-------- Source passage --------

Dr. Dobson: And the more you're spending, the more adrenaline is pumped through your veins.
Dave Ramsey: Exactly, and the more you're spending relative to your situation.
Dr. Dobson: Yeah.
Dave Ramsey: That's the thing. I mean if a billionaire spends $100,000, that might be like somebody else buying a Happy Meal, but it's relative to your situation.
Dr. Dobson: Now let's make it clear. You're not disparaging salesman.
Dave Ramsey: No.
Dr. Dobson: A lot of salesman who are listening to us, they make a living doing this and somebody needs to do that job and it's an honorable work. But you also need to know that you don't need to buy everything that somebody wants to sell you.
Dave Ramsey: Right. And every dress that's supposed to look good on you may not. The answer is maybe, "Yes, you look fat in that." It could be the answer, but you'll never hear that.
Dr. Dobson: Well how do we deal with these messages that are impinging upon hours of senses all day, every day?

-------- Dataset extract --------

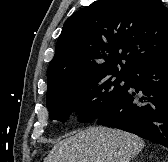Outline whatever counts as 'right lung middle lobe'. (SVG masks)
Masks as SVG:
<instances>
[{
    "label": "right lung middle lobe",
    "mask_w": 168,
    "mask_h": 162,
    "mask_svg": "<svg viewBox=\"0 0 168 162\" xmlns=\"http://www.w3.org/2000/svg\"><path fill=\"white\" fill-rule=\"evenodd\" d=\"M127 79L128 74L111 71L56 83L48 88L46 94L49 118L65 122L70 109L75 107L81 122H91L116 99L124 86L121 82Z\"/></svg>",
    "instance_id": "dd1d6c3e"
}]
</instances>
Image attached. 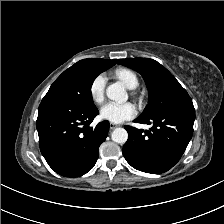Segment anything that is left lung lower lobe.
<instances>
[{"label":"left lung lower lobe","mask_w":224,"mask_h":224,"mask_svg":"<svg viewBox=\"0 0 224 224\" xmlns=\"http://www.w3.org/2000/svg\"><path fill=\"white\" fill-rule=\"evenodd\" d=\"M193 104L164 110L151 118L138 117L137 123L153 124L150 131L125 126L128 140L123 146L127 162L137 170L160 174L172 168L183 155L193 134Z\"/></svg>","instance_id":"0a47b994"}]
</instances>
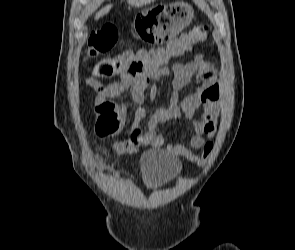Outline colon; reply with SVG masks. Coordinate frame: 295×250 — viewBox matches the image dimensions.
I'll use <instances>...</instances> for the list:
<instances>
[{
	"label": "colon",
	"instance_id": "colon-1",
	"mask_svg": "<svg viewBox=\"0 0 295 250\" xmlns=\"http://www.w3.org/2000/svg\"><path fill=\"white\" fill-rule=\"evenodd\" d=\"M210 32L208 24L194 26L189 32L181 34L172 40L168 46L173 50L188 51L195 44L204 42ZM118 32L113 25H104L100 29L91 33L88 39L87 58L91 59L110 51L117 43ZM119 57L104 58L99 60L93 67L92 73L96 77L107 78L114 76L121 68ZM122 109L113 102L105 101L95 107V130L101 137H110L121 129L124 123ZM213 143L208 142L204 145L200 157L192 156L190 160L203 165L210 157L213 150Z\"/></svg>",
	"mask_w": 295,
	"mask_h": 250
}]
</instances>
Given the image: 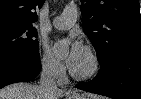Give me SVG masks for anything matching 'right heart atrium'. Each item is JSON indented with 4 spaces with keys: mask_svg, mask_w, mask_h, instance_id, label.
<instances>
[{
    "mask_svg": "<svg viewBox=\"0 0 141 99\" xmlns=\"http://www.w3.org/2000/svg\"><path fill=\"white\" fill-rule=\"evenodd\" d=\"M39 60L44 74L54 79H59L63 76L64 66L61 60L48 47L42 46L40 48Z\"/></svg>",
    "mask_w": 141,
    "mask_h": 99,
    "instance_id": "obj_1",
    "label": "right heart atrium"
}]
</instances>
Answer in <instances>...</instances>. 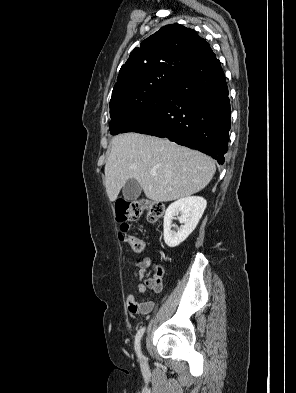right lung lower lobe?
<instances>
[{
  "label": "right lung lower lobe",
  "instance_id": "right-lung-lower-lobe-1",
  "mask_svg": "<svg viewBox=\"0 0 296 393\" xmlns=\"http://www.w3.org/2000/svg\"><path fill=\"white\" fill-rule=\"evenodd\" d=\"M228 87L220 61L210 50L182 72L143 114L120 133L168 138L224 163L230 130Z\"/></svg>",
  "mask_w": 296,
  "mask_h": 393
}]
</instances>
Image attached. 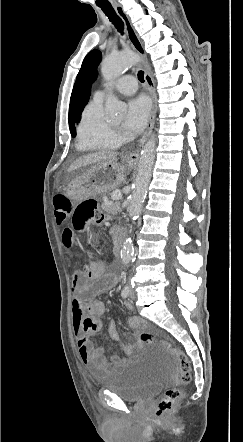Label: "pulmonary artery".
I'll use <instances>...</instances> for the list:
<instances>
[{"instance_id": "pulmonary-artery-1", "label": "pulmonary artery", "mask_w": 243, "mask_h": 442, "mask_svg": "<svg viewBox=\"0 0 243 442\" xmlns=\"http://www.w3.org/2000/svg\"><path fill=\"white\" fill-rule=\"evenodd\" d=\"M137 87L136 79L131 75H125L118 79L114 85L113 89L121 94L130 95L135 93ZM105 97V91L98 90L94 93V98L98 100H103Z\"/></svg>"}]
</instances>
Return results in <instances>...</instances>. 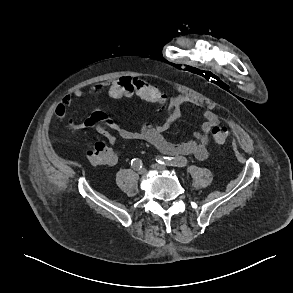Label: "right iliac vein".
<instances>
[{
  "instance_id": "63e3f726",
  "label": "right iliac vein",
  "mask_w": 293,
  "mask_h": 293,
  "mask_svg": "<svg viewBox=\"0 0 293 293\" xmlns=\"http://www.w3.org/2000/svg\"><path fill=\"white\" fill-rule=\"evenodd\" d=\"M139 174H145L146 173V169L145 168H141L138 170Z\"/></svg>"
}]
</instances>
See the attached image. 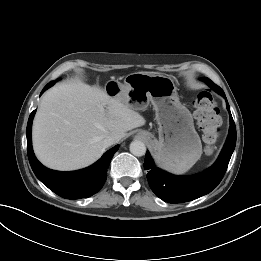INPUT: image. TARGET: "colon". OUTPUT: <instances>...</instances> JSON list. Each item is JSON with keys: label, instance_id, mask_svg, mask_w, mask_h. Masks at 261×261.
Returning a JSON list of instances; mask_svg holds the SVG:
<instances>
[{"label": "colon", "instance_id": "1", "mask_svg": "<svg viewBox=\"0 0 261 261\" xmlns=\"http://www.w3.org/2000/svg\"><path fill=\"white\" fill-rule=\"evenodd\" d=\"M194 108L195 119L202 139L210 148L219 136L221 125L219 109L212 95L207 91H201L197 95Z\"/></svg>", "mask_w": 261, "mask_h": 261}]
</instances>
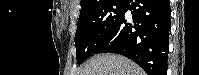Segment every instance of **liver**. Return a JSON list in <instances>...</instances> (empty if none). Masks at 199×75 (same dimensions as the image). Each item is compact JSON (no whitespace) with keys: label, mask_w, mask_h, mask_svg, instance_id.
<instances>
[{"label":"liver","mask_w":199,"mask_h":75,"mask_svg":"<svg viewBox=\"0 0 199 75\" xmlns=\"http://www.w3.org/2000/svg\"><path fill=\"white\" fill-rule=\"evenodd\" d=\"M77 75H146L128 58L116 54H100L91 58Z\"/></svg>","instance_id":"liver-1"}]
</instances>
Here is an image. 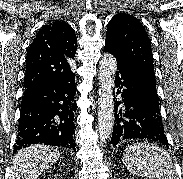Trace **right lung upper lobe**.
Here are the masks:
<instances>
[{"instance_id": "1", "label": "right lung upper lobe", "mask_w": 183, "mask_h": 179, "mask_svg": "<svg viewBox=\"0 0 183 179\" xmlns=\"http://www.w3.org/2000/svg\"><path fill=\"white\" fill-rule=\"evenodd\" d=\"M77 49V37L66 22L54 21L43 26L27 52L24 86L39 80L69 81Z\"/></svg>"}]
</instances>
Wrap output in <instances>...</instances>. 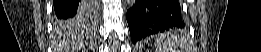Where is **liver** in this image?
<instances>
[{"mask_svg":"<svg viewBox=\"0 0 261 52\" xmlns=\"http://www.w3.org/2000/svg\"><path fill=\"white\" fill-rule=\"evenodd\" d=\"M59 26V25H58ZM60 28H64L63 26H59Z\"/></svg>","mask_w":261,"mask_h":52,"instance_id":"liver-1","label":"liver"}]
</instances>
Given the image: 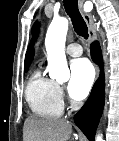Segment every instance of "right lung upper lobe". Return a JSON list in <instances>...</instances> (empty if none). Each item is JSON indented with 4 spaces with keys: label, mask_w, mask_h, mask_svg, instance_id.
Instances as JSON below:
<instances>
[{
    "label": "right lung upper lobe",
    "mask_w": 119,
    "mask_h": 141,
    "mask_svg": "<svg viewBox=\"0 0 119 141\" xmlns=\"http://www.w3.org/2000/svg\"><path fill=\"white\" fill-rule=\"evenodd\" d=\"M32 57H33V51L28 50L25 58V69H27L28 66L30 65Z\"/></svg>",
    "instance_id": "obj_1"
}]
</instances>
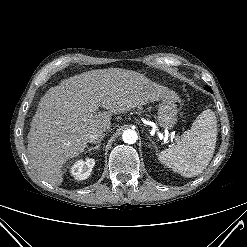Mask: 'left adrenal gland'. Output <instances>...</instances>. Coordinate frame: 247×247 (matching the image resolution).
Segmentation results:
<instances>
[{
	"instance_id": "a2214340",
	"label": "left adrenal gland",
	"mask_w": 247,
	"mask_h": 247,
	"mask_svg": "<svg viewBox=\"0 0 247 247\" xmlns=\"http://www.w3.org/2000/svg\"><path fill=\"white\" fill-rule=\"evenodd\" d=\"M148 138H149L150 142L153 144L155 150L158 151L157 146H156L155 143L152 141V139H151L150 137H148Z\"/></svg>"
}]
</instances>
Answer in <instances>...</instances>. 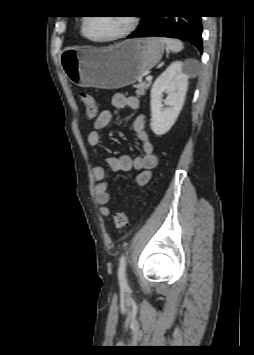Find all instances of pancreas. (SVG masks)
<instances>
[{"mask_svg": "<svg viewBox=\"0 0 254 355\" xmlns=\"http://www.w3.org/2000/svg\"><path fill=\"white\" fill-rule=\"evenodd\" d=\"M150 85H151V81L141 82V83L135 85L136 94L138 96H144L146 93V90L150 87Z\"/></svg>", "mask_w": 254, "mask_h": 355, "instance_id": "1", "label": "pancreas"}]
</instances>
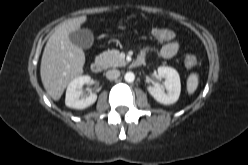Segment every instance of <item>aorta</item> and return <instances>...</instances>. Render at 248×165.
<instances>
[{"instance_id":"obj_1","label":"aorta","mask_w":248,"mask_h":165,"mask_svg":"<svg viewBox=\"0 0 248 165\" xmlns=\"http://www.w3.org/2000/svg\"><path fill=\"white\" fill-rule=\"evenodd\" d=\"M124 79H125L126 82L131 83V82L134 81L135 75H134L133 72H127V73L125 74V76H124Z\"/></svg>"}]
</instances>
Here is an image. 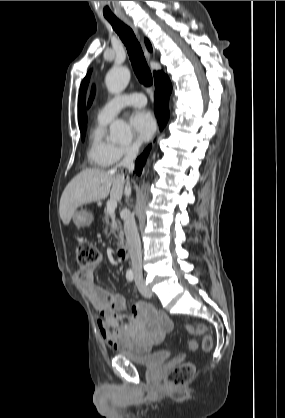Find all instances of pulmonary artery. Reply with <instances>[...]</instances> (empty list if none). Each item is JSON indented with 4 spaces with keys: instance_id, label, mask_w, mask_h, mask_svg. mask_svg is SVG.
Segmentation results:
<instances>
[{
    "instance_id": "e3ab8cb5",
    "label": "pulmonary artery",
    "mask_w": 285,
    "mask_h": 418,
    "mask_svg": "<svg viewBox=\"0 0 285 418\" xmlns=\"http://www.w3.org/2000/svg\"><path fill=\"white\" fill-rule=\"evenodd\" d=\"M146 103V97L140 93L116 96L98 110L97 118L103 121H110L123 108L127 106H144Z\"/></svg>"
}]
</instances>
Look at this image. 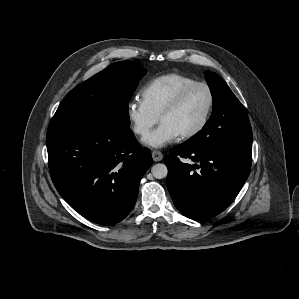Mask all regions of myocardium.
Returning <instances> with one entry per match:
<instances>
[{"instance_id":"obj_1","label":"myocardium","mask_w":299,"mask_h":299,"mask_svg":"<svg viewBox=\"0 0 299 299\" xmlns=\"http://www.w3.org/2000/svg\"><path fill=\"white\" fill-rule=\"evenodd\" d=\"M196 87H202L206 90L207 95H208V105L205 111V114L202 118V120L200 121V123L193 128L192 130L185 132L183 134L180 135V137L182 139H190L193 138L195 136H197L199 133H201L204 128L207 126L213 108H214V102H215V98H214V93L212 88L210 87L209 84H207L206 82H198L195 81L191 84H188L187 86L183 87L171 100L170 102L162 109L160 115H159V120L161 121V119L169 114L170 112L174 111L181 103L182 101L185 99V97L187 96V94L194 88Z\"/></svg>"}]
</instances>
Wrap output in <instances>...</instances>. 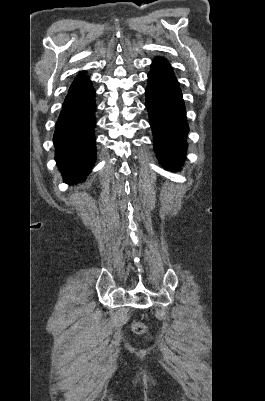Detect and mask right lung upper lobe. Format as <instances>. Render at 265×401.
Segmentation results:
<instances>
[{
    "instance_id": "cb5924a9",
    "label": "right lung upper lobe",
    "mask_w": 265,
    "mask_h": 401,
    "mask_svg": "<svg viewBox=\"0 0 265 401\" xmlns=\"http://www.w3.org/2000/svg\"><path fill=\"white\" fill-rule=\"evenodd\" d=\"M90 82L89 77L85 76L82 72H80L77 77L75 78L74 82L72 83L71 86L81 84V83H88Z\"/></svg>"
}]
</instances>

--------

*To do*. In the conversation about spending, what does Dave Ramsey say a billionaire spending $100,000 might be like? Please answer in one sentence.

*Task answer*. It might be like somebody else buying a Happy Meal.